Consider watching an alien space ship at Alpha Centauri (at 4.5 light years away) through a telescope from earth. This space ship turns towards us, and starts travelling toward us at what appears to be a velocity of exactly 2 million kilometers per second, when measuring the distance every hour.
The space ship will arrive here in about 8 months.
How fast is the space ship really travelling?
Suppose the spaceship is moving at speed $v$ and covers a distance $d$. The light emitted when the spaceship left reaches us at a time:
$$ t_0 = \frac{d}{c} $$
while the time the spaceship reaches us is:
$$ t_1 = d/v $$
The apparent velocity is distance divided by time so:
$$\begin{align} v_a &= \frac{d}{d/v - d/c} \\ &= \frac{vc}{c - v} \end{align}$$
Your question asks for the real velocity, so we rearrange to get:
$$ v = \frac{cv_a}{c + v_a} $$
If you substitute your value for $v_a$ you get $2.603×10^8\text{ m/s}$.
The answer to the apparent contradiction is that when you observe the spacecraft, it has long since left its starting point.
Suppose the spacecraft leaves at velocity $v=\beta c$ at time $t=0$ in the shared Earth / Alpha Centauri rest frame. Then the light emitted at that event will not reach earth until time $t=4\tfrac{6}{12}\:\mathrm{yr}$. If the spacecraft arrives on Earth eight months after that, at $t=5\tfrac{2}{12}\:\mathrm{yr}$, then its speed will be simply $$ v=\frac{\Delta x}{\Delta t}=\frac{4\tfrac{6}{12}}{5\tfrac{2}{12}}c=\tfrac{27}{31}c\approx0.87c=2.61\times10^8\:\mathrm{m}\:\mathrm{s}^{-1}, $$ which is of course slower than light, as the light got here first.

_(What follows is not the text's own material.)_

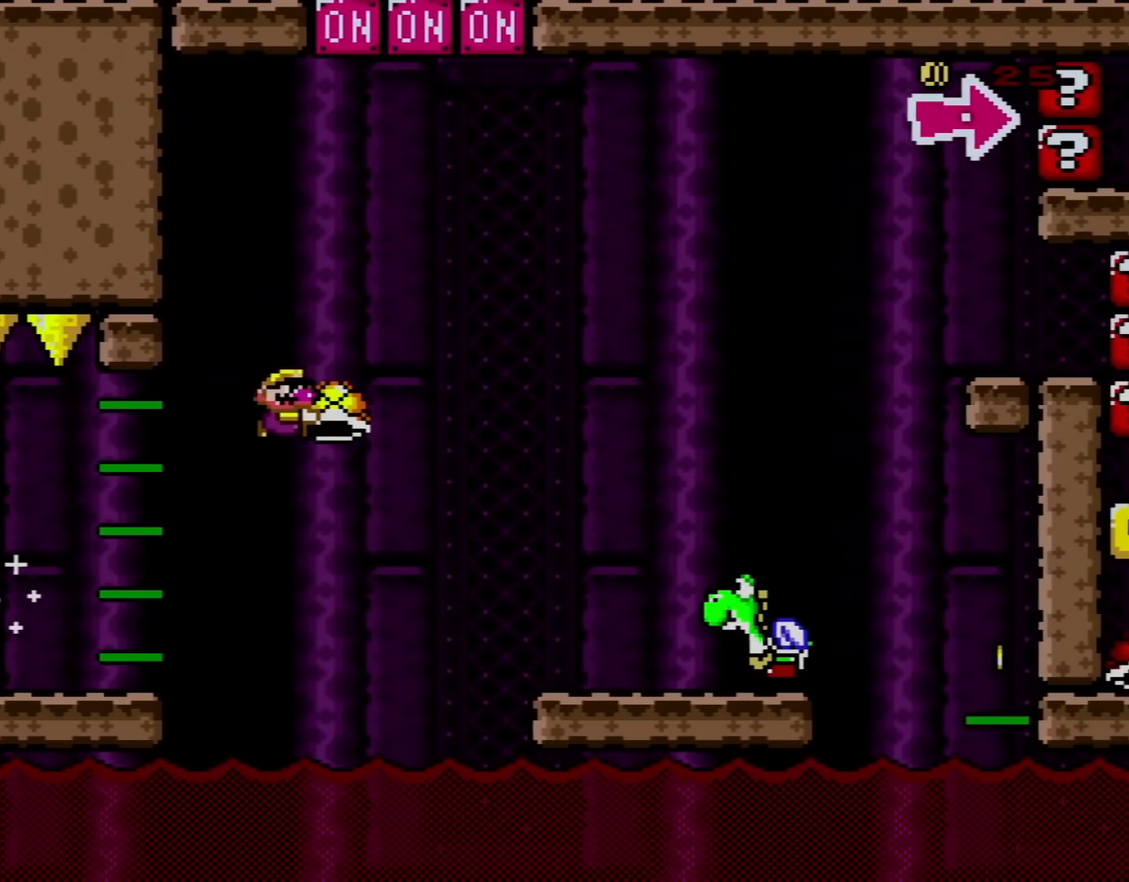
{"buttons": ["B", "Y", "DPAD_UP", "DPAD_RIGHT"], "events": [[133, "Y", "up"], [250, "Y", "down"]]}
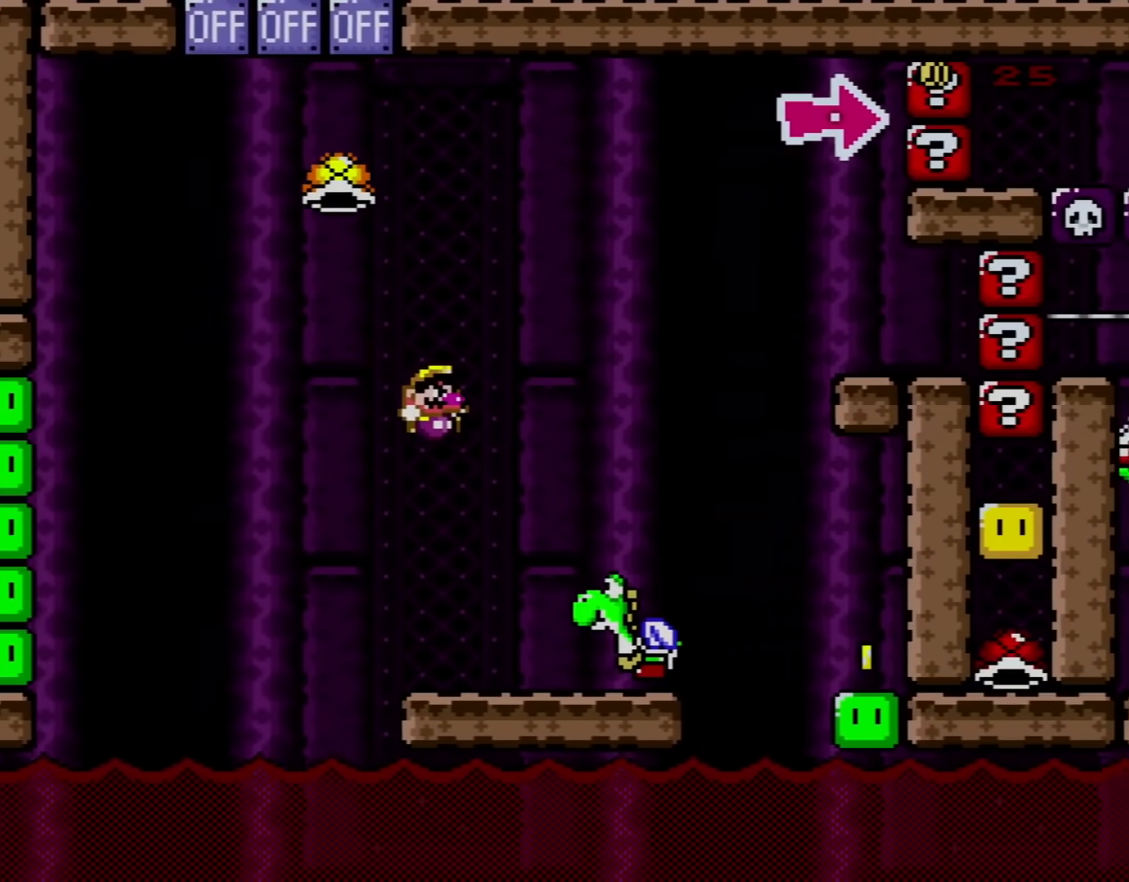
{"buttons": ["B", "Y", "DPAD_UP"], "events": [[334, "B", "up"], [368, "DPAD_LEFT", "down"], [368, "DPAD_RIGHT", "up"], [368, "DPAD_UP", "up"], [401, "DPAD_UP", "down"], [434, "B", "down"], [501, "DPAD_LEFT", "up"]]}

The spacecraft's apparent speed will, of course, be much faster, since we must observe it to transverse the $4.5 \:\mathrm{ly}$ in the eight months between our initial obervation and the spacecraft's arrival, which gives a speed of $2.61\times10^9\:\mathrm{m} \:\mathrm{s}^{-1} =6.75c$. John Rennie's answer provides a good explanation of how this number can be arrived at directly from the numbers above.